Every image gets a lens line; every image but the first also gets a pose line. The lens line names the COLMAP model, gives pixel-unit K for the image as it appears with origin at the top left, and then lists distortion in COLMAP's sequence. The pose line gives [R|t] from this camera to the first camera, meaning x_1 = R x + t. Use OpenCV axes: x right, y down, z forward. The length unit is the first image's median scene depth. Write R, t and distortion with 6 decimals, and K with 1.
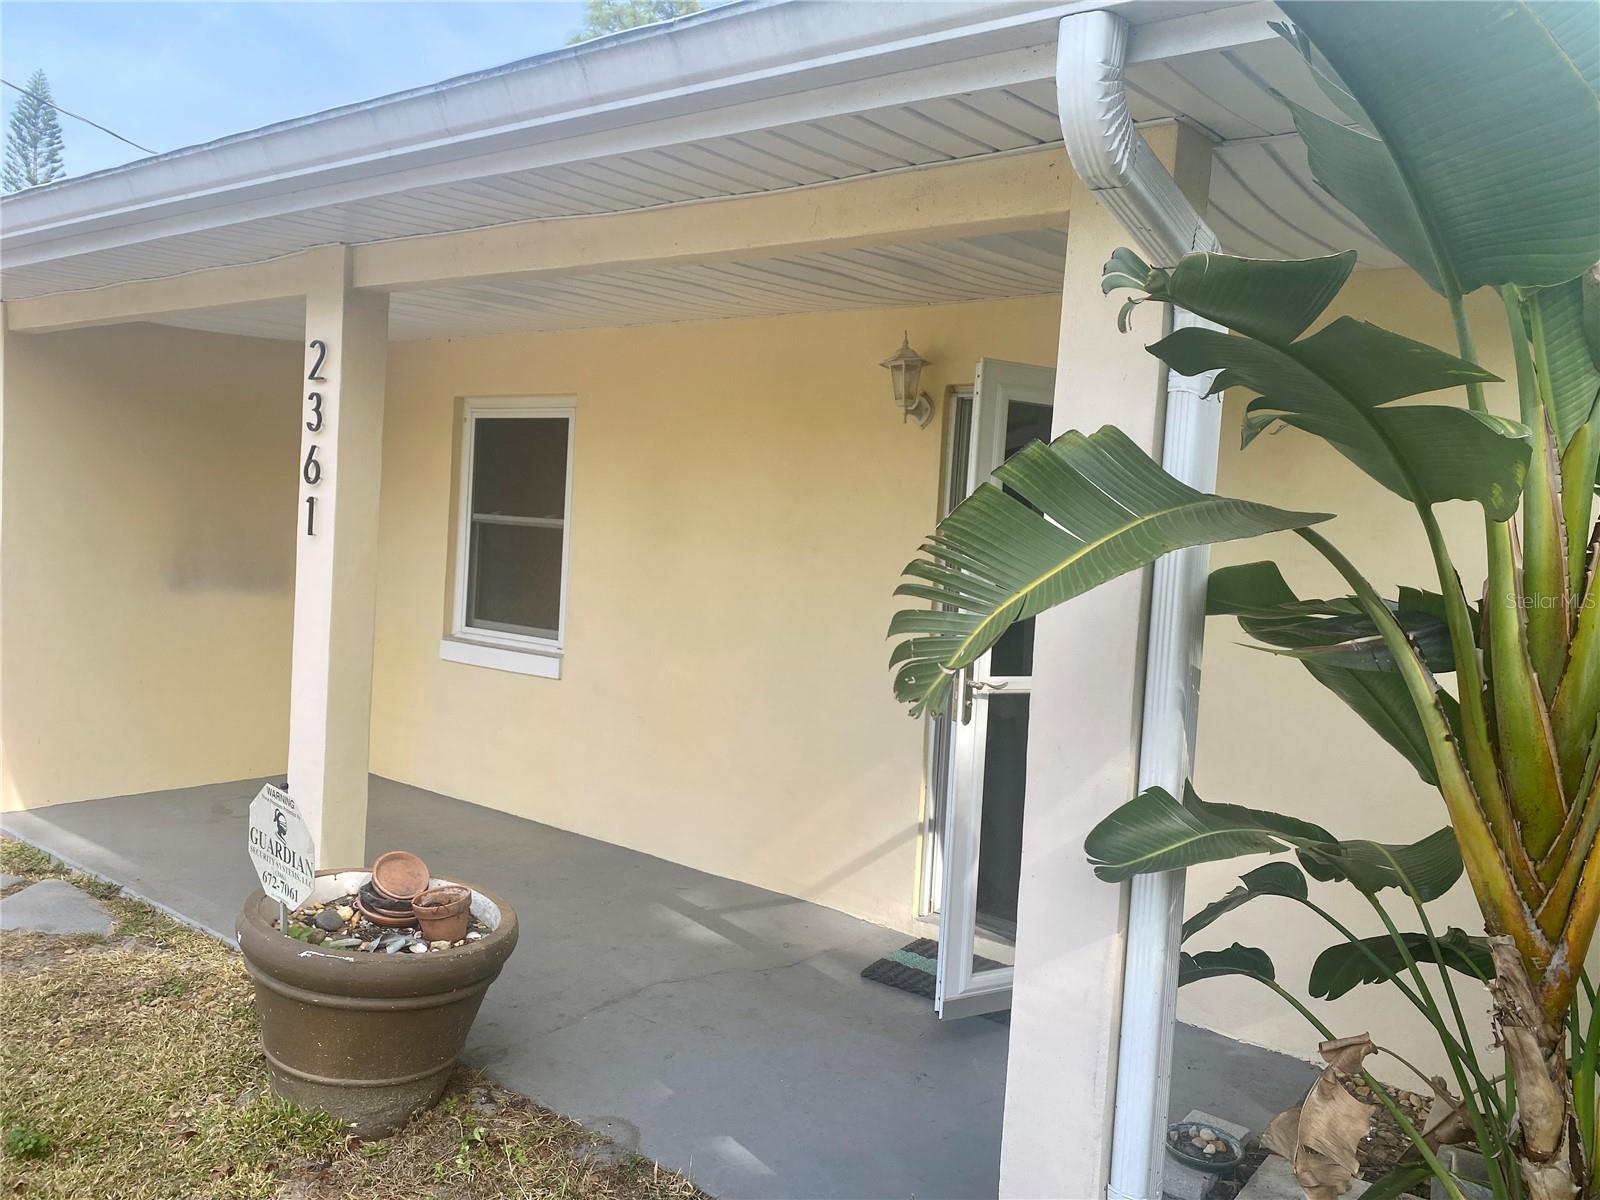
lens RADIAL K [[1189.0, 0, 800.0], [0, 1189.0, 600.0], [0, 0, 1]] dist [0.006321, -0.003732]
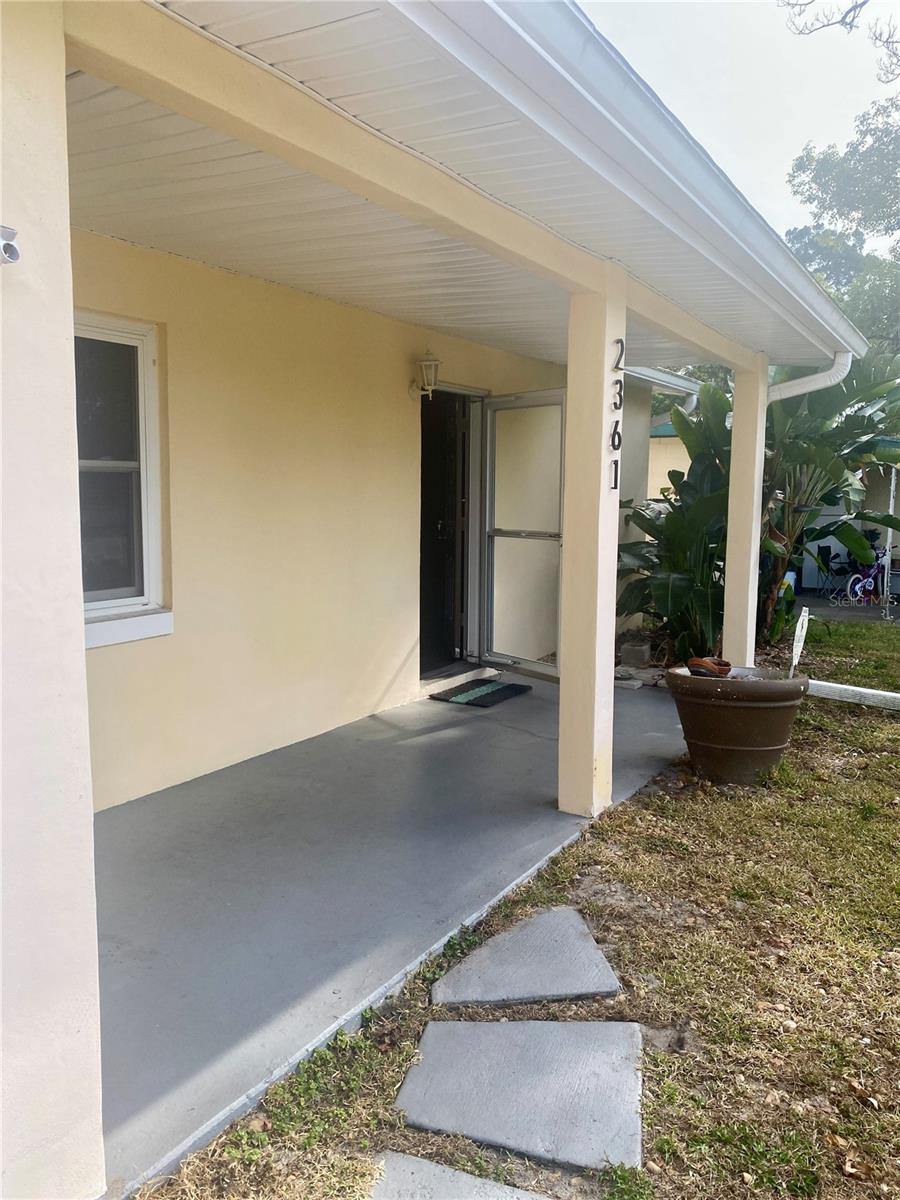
lens RADIAL K [[891.7, 0, 460.9], [0, 891.7, 573.5], [0, 0, 1]] dist [0.006321, -0.003732]
pose [[-0.105966, -0.167089, 0.980231, -0.922443], [0.039864, 0.984275, 0.172087, -0.093153], [-0.993570, 0.057311, -0.097639, 0.850512]]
__________
### What you need to do
Go through the data above and transcribe it in full, omitting any image.

### Exercise response
Every image gets a lens line; every image but the first also gets a pose line. The lens line names the COLMAP model, gives pixel-unit K for the image as it appears with origin at the top left, and then lists distortion in COLMAP's sequence. The pose line gives [R|t] from this camera to the first camera, meaning x_1 = R x + t. Use OpenCV axes: x right, y down, z forward. The length unit is the first image's median scene depth. Write R, t and distortion with 6 decimals, and K with 1.
lens RADIAL K [[1189.0, 0, 800.0], [0, 1189.0, 600.0], [0, 0, 1]] dist [0.006321, -0.003732]
lens RADIAL K [[891.7, 0, 460.9], [0, 891.7, 573.5], [0, 0, 1]] dist [0.006321, -0.003732]
pose [[-0.105966, -0.167089, 0.980231, -0.922443], [0.039864, 0.984275, 0.172087, -0.093153], [-0.993570, 0.057311, -0.097639, 0.850512]]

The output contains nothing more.